La décision des 11 juges de la Cour constitutionnelle met à mal la politique de la main tendue du premier ministre Recep Tayyip Erdogan
La décision est sans appel. Après quatre jours de débats, les 11 juges de la Cour constitutionnelle ont voté à l’unanimité vendredi pour l’interdiction du Parti pour une société démocratique (DTP, pro-kurde) qui compte 21 députés au parlement et dirige 99 municipalités depuis son succès électoral de mars dernier. Ce parti était poursuivi depuis l’automne 2007 pour ses liens présumés avec la rébellion du Parti des travailleurs du Kurdistan (PKK) qualifiée de terroriste par Bruxelles, Washington et Ankara. Le président de la cour, Hasim Kilic, a rappelé hier qu’un « parti politique n’a pas le droit d’inciter à la violence ou à la terreur ». Parmi les 219 personnes poursuivies, 37 se voient interdites de politique durant cinq années, dont les députés Ahmet Turk et Aysel Tugluk, considérés pourtant comme des « colombes ».

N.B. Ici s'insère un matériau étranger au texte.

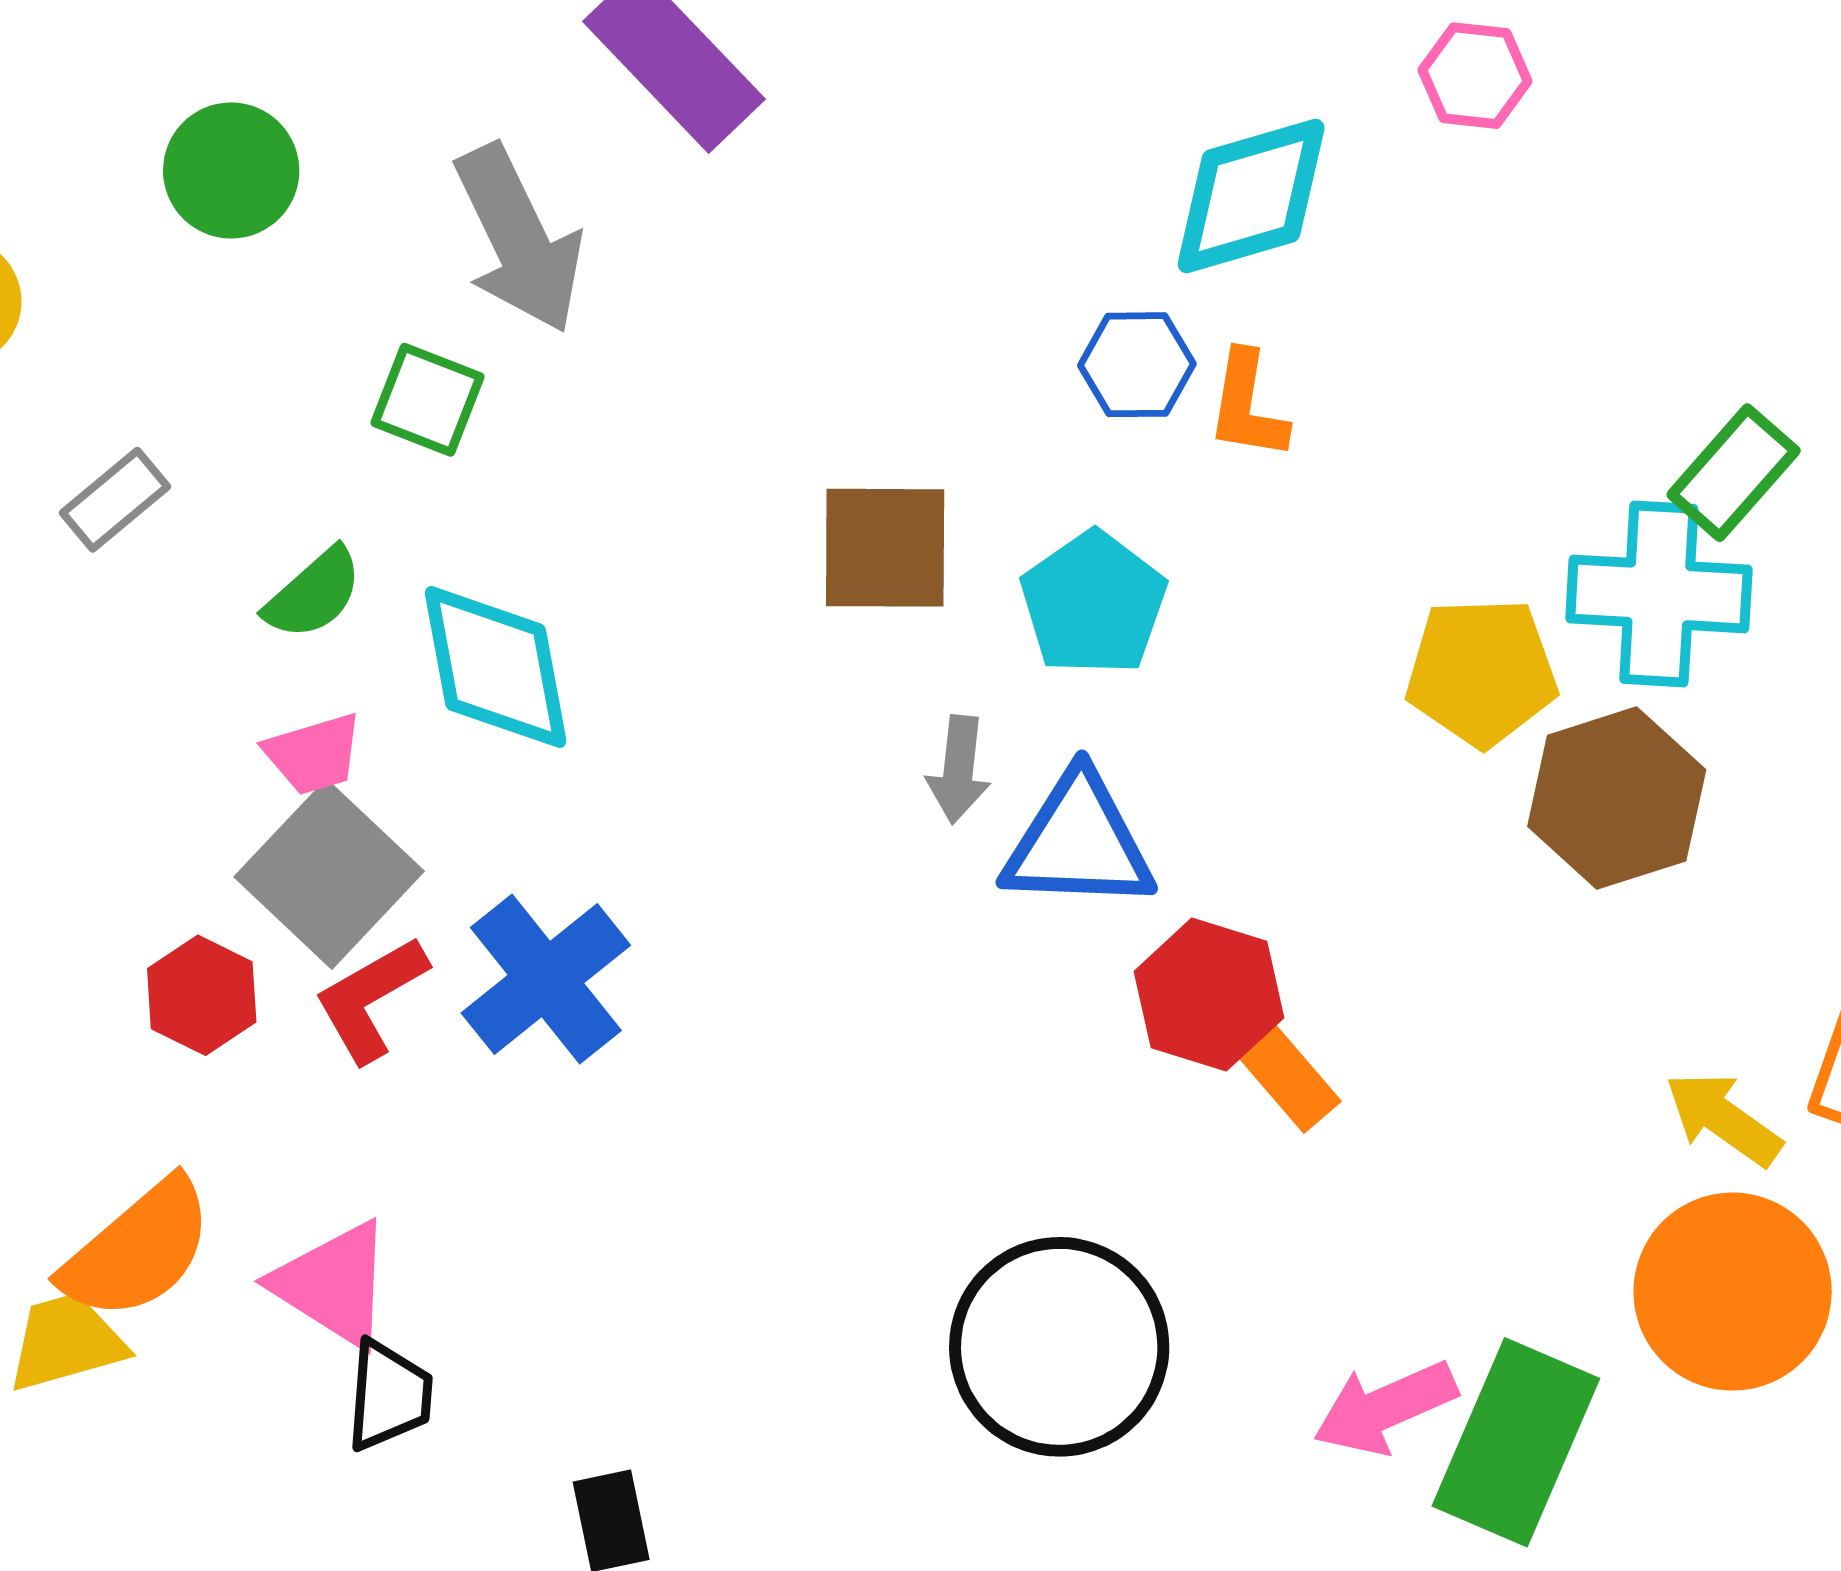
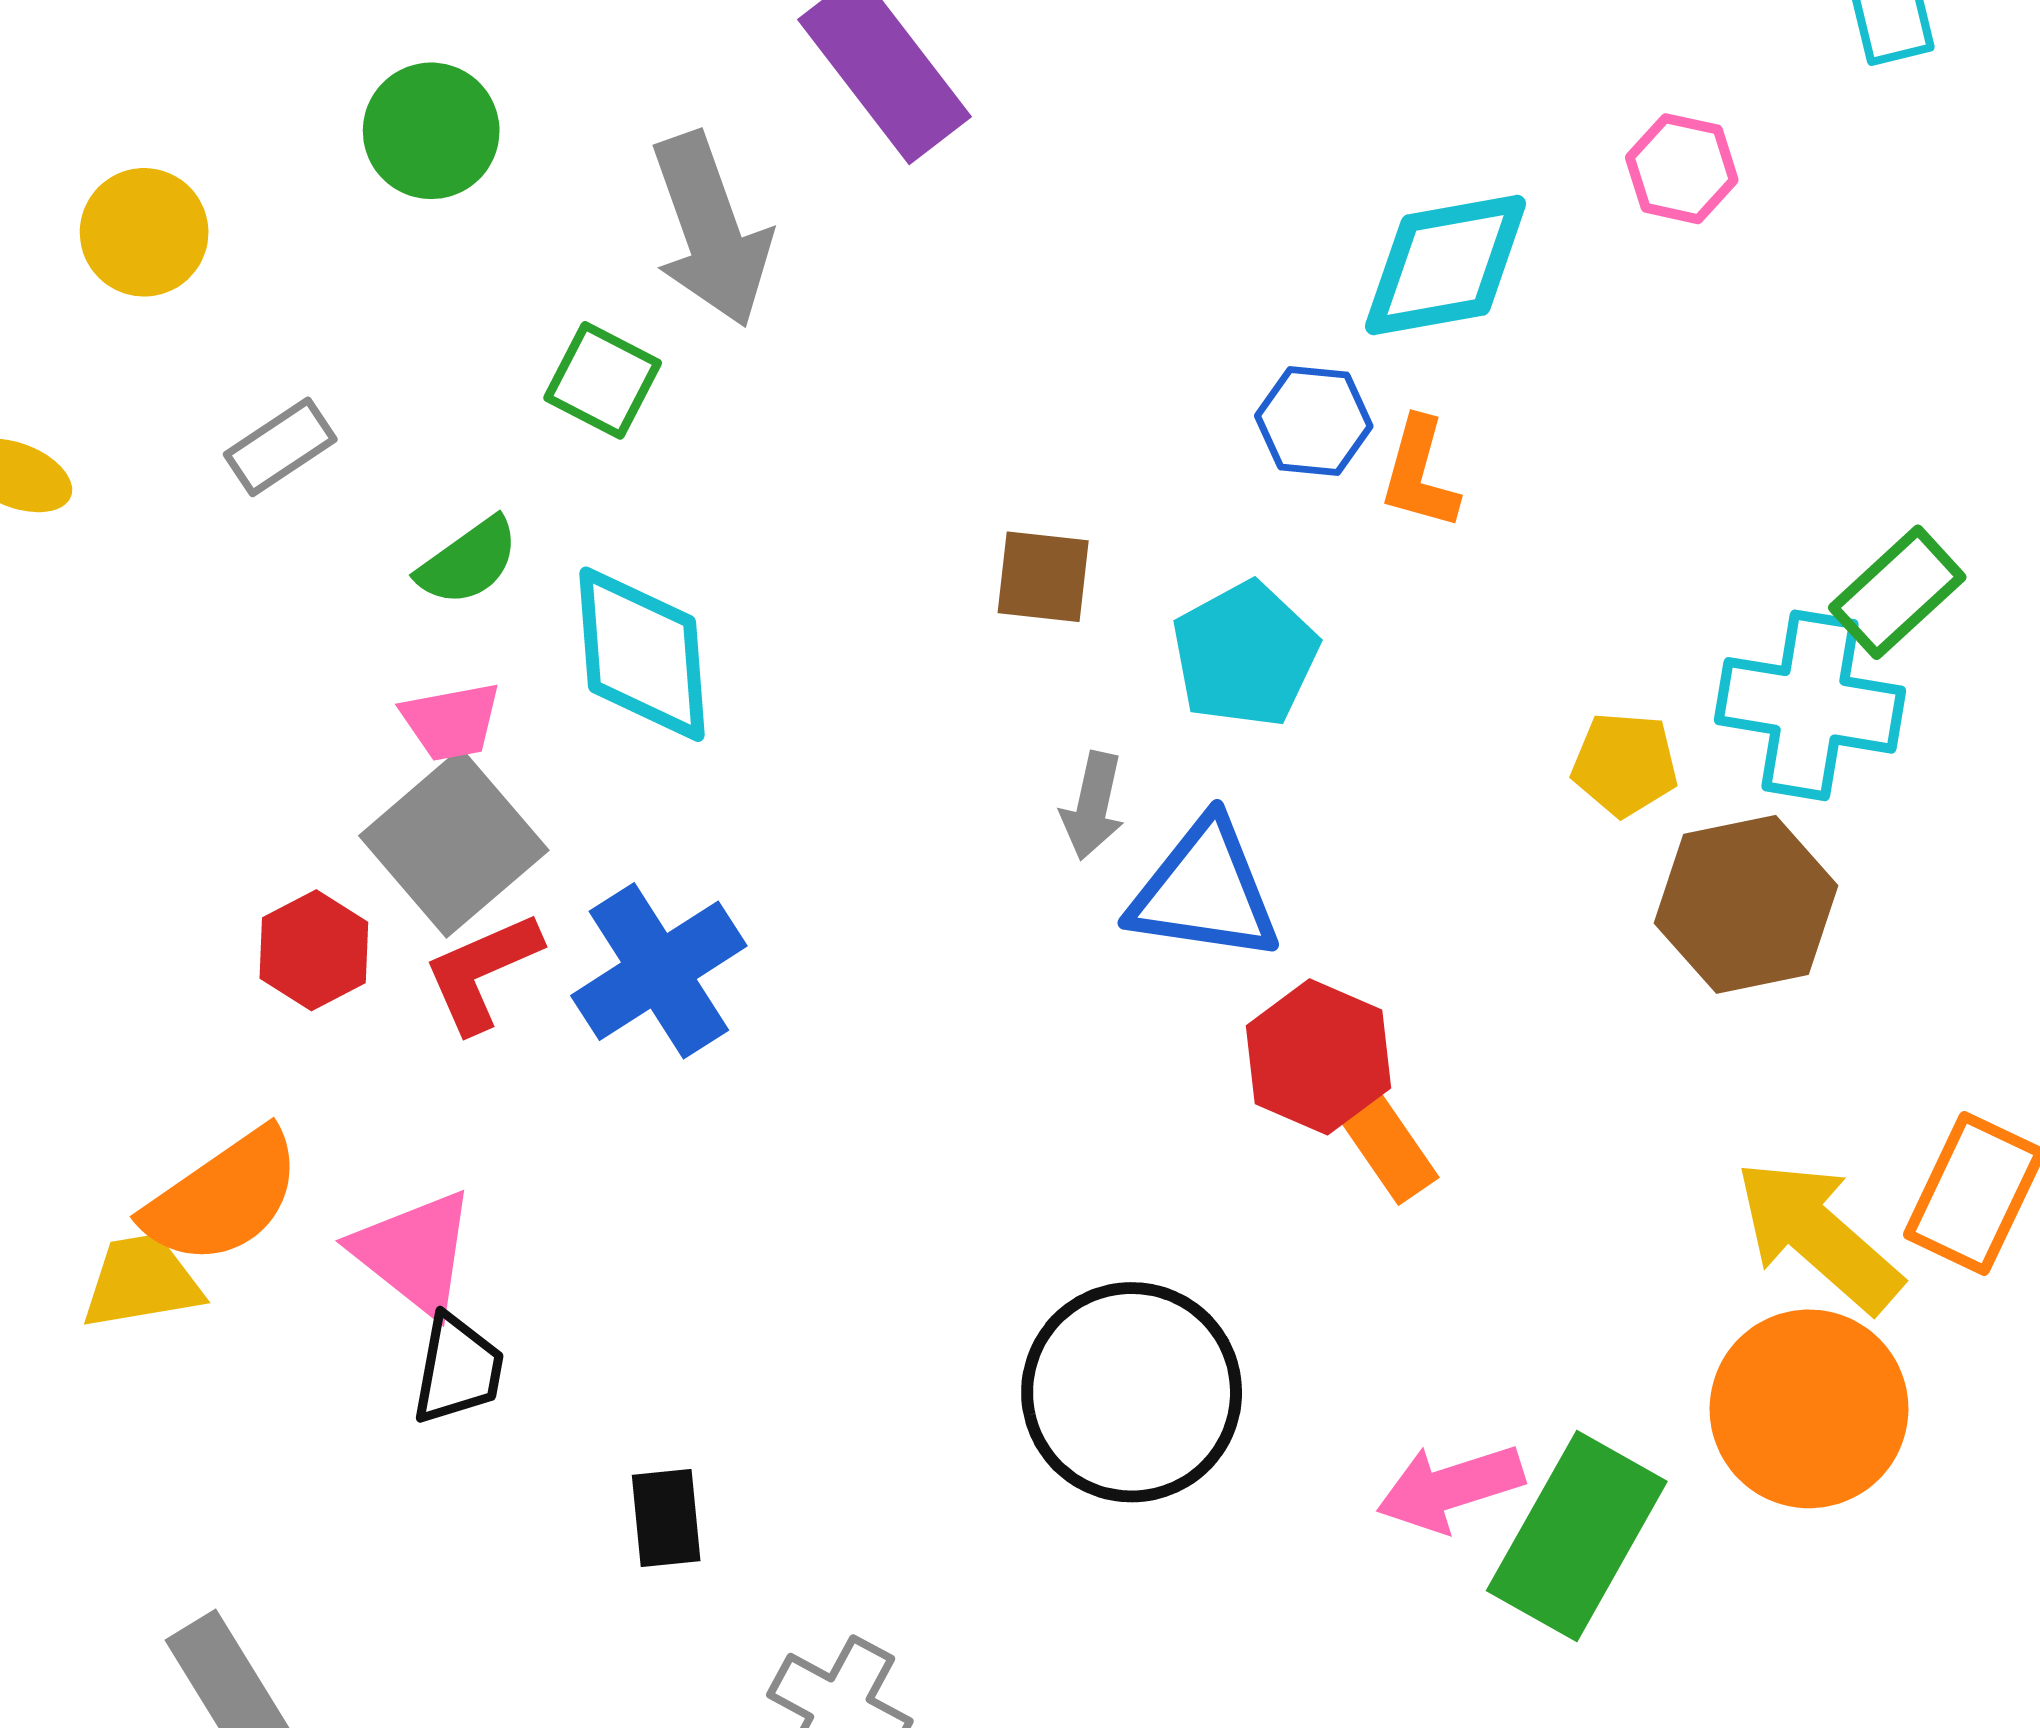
brown square: (885, 548) -> (1043, 577), size x0.7
yellow pentagon: (1482, 672) -> (1625, 764), size x0.7
yellow arrow: (1723, 1119) -> (1818, 1235), size x1.5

« La Turquie traverse une période douloureuse », a déclaré le président du DTP, Ahmet Turk, lors d’une courte intervention devant le siège de sa formation à Ankara. « La Turquie ne résoudra pas le problème en fermant le parti (…). Evidemment cette décision approfondit le désespoir. C’est une réalité, mais malgré cela, nous pensons que la Turquie parviendra un jour à la paix. » Les dirigeants du DTP pourraient annoncer ce samedi la démission de l’ensemble de leurs députés.
Publicité
Cette interdiction, qui pose la question de la représentativité des 12 millions de Kurdes du pays, intervient cinq jours après la mort de sept soldats dans un attentat revendiqué par le PKK. La tension est également très forte depuis deux semaines dans le sud-est du pays, avec des affrontements quotidiens entre forces de l’ordre et sympathisants du PKK qui protestent contre une prétendue détérioration des conditions de détention du leader kurde Abdullah Öcalan.
Premiers affrontements
Par ricochet, l’interdiction du DTP met en péril l’« ouverture démocratique » lancée par le gouvernement Erdogan et destinée à résoudre pacifiquement la question kurde. Officiellement, « les réformes se poursuivront », ne cesse de répéter le parti islamiste modéré au pouvoir qui se retrouve toutefois sans interlocuteur kurde. Certes, ces dernières semaines, le DTP avait retiré son soutien envers un projet jugé trop modeste mais avec cette interdiction, Ankara se retrouve seul face au PKK, dont les chefs sont basés dans les montagnes du nord de l’Irak, et face à l’opposition nationaliste et kémaliste.
Hier soir, à Diyarbakir, la principale ville du sud-est du pays, des centaines de manifestants kurdes appelant à la « vengeance » se sont affrontés aux policiers anti-émeutes.